Há cobrança por melhorias de condições de trabalho e fim do “assédio moral”. Até descontos por equívocos no ponto estão sendo questionados. A Prefeitura considera a greve “desproposital” e nega assédio moral. Os acordos estariam sendo cumpridos e eventuais situações pontuais poderiam ter sido resolvidas sem a necessidade de greve. Na terça, tem reunião de negociação.

Na mobilização de junho dos servidores por causa do reajuste salarial, todos sabiam que a paralisação acabaria assim que a Prefeitura de Joinville concedesse a inflação. O governo Udo cedeu e a greve só durou 36 horas. Agora, a motivação é outra e o futuro da paralisação a se iniciar na segunda é incerto porque não existe uma demanda tão transversal, que contemple toda a categoria, como o aumento de salários. A pauta atual traz demandas mais setoriais, diluídas.

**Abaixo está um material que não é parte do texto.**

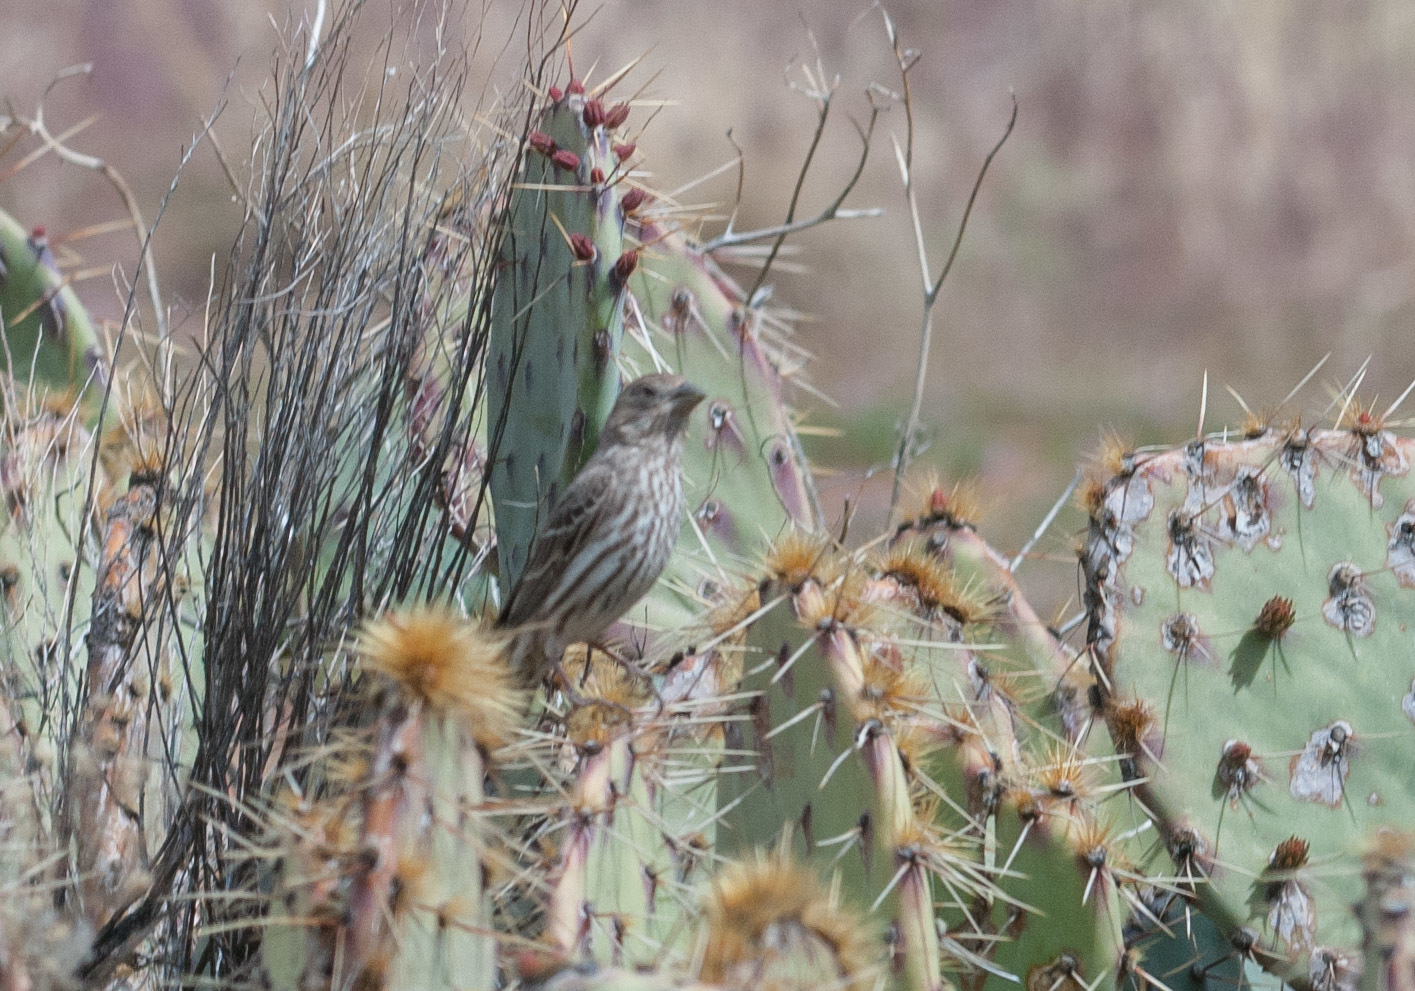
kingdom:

Para a direção sindical, a pressão indevida sobre servidores seria o principal motivo da insatisfação. “Os servidores têm que assumir as tarefas de quem saiu, se aposentou ou está de licença”, diz o presidente Ulrich Beathalter. Na pauta de reivindicações, está a cobrança de regulamentação da lotação. Na prática, uma proposta para reduzir a chance de transferências de setor, uma ameaça que estaria sendo feita a servidores.

A assessoria do governo Udo considera a greve “despropositada” e nega pressão sobre servidores: eventuais casos pontuais, em um universo de 13 mil funcionários, sempre seriam investigados. Para o Executivo, a transferência de servidores, conforme as demandas de cada setor, é atribuição da gestão. Também é lembrado que o governo já teria recuado em várias situações após alertas do sindicato, sem necessidade de greve.